### Supplied passage
__________________________________________________

In junior high I had Social Studies in place of history. It was a mismash of geography, civics, comparable cultures, and social sciences. I don’t recall any teacher explaining exactly what it was or its purpose. I learned that coffee was Columbia’s chief export (maybe drugs have replaced that crop) but not how peasants there were exploited. As a social historian, I know it wasn’t social history, and the subject matter bored me, in contrast to when I took history in tenth and eleventh grades under H.M. Jones.

“The Book of American Diaries” reports that Puritan Richard Mather wrote in April 1635 that his fear of what lay ahead was lessened by the “clearness of my calling this way.” On March 14 some 213 years later Ralph Waldo Emerson opined that “the facile American sheds his Puritanism when he leaves Cape Cod [and] runs into all English and French vices with great zest.”

On Facebook grandson Anthony “Lights Out” Lane reports winning a staring contest with his cat. LeeLee Minehart Devenney wished math lovers a Happy PI Day. Yes, there is such an animal. Mr. Taddei would have been proud she remembered.

__________________________________________________

### Work request 1
Decide whether each statement below agrees with the excerpt above. Answer yes or no for each, and quote the words from the excerpt that decide it.
(a) The writer studied history in tenth and eleventh grades under H.M. Jones.
(b) Richard Mather's diary entry about his calling dates from April 1635.
(c) The writer's grandson reported losing a staring contest with his cat.
### Work request 2
According to the excerpt above, what did LeeLee Minehart Devenney wish math lovers?

__________________________________________________

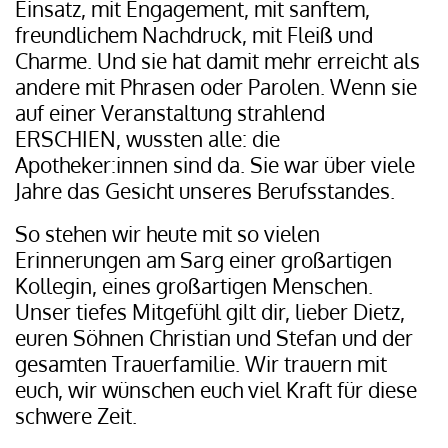
Einsatz, mit Engagement, mit sanftem,
freundlichem Nachdruck, mit Fleiß und
Charme. Und sie hat damit mehr erreicht als
andere mit Phrasen oder Parolen. Wenn sie
auf einer Veranstaltung strahlend
ERSCHIEN, wussten alle: die
Apotheker:innen sind da. Sie war über viele
Jahre das Gesicht unseres Berufsstandes.
So stehen wir heute mit so vielen
Erinnerungen am Sarg einer großartigen
Kollegin, eines großartigen Menschen.
Unser tiefes Mitgefühl gilt dir, lieber Dietz,
euren Söhnen Christian und Stefan und der
gesamten Trauerfamilie. Wir trauern mit
euch, wir wünschen euch viel Kraft für diese
schwere Zeit.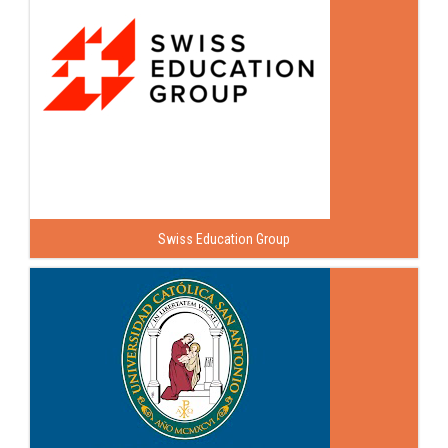
Swiss Education Group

__________________________________________________

### Answer section 1
(a) Yes: "in contrast to when I took history in tenth and eleventh grades under H.M. Jones."
(b) Yes: "Puritan Richard Mather wrote in April 1635 that his fear of what lay ahead was lessened by the “clearness of my calling this way.”"
(c) No: "grandson Anthony “Lights Out” Lane reports winning a staring contest with his cat."

### Answer section 2
A Happy PI Day.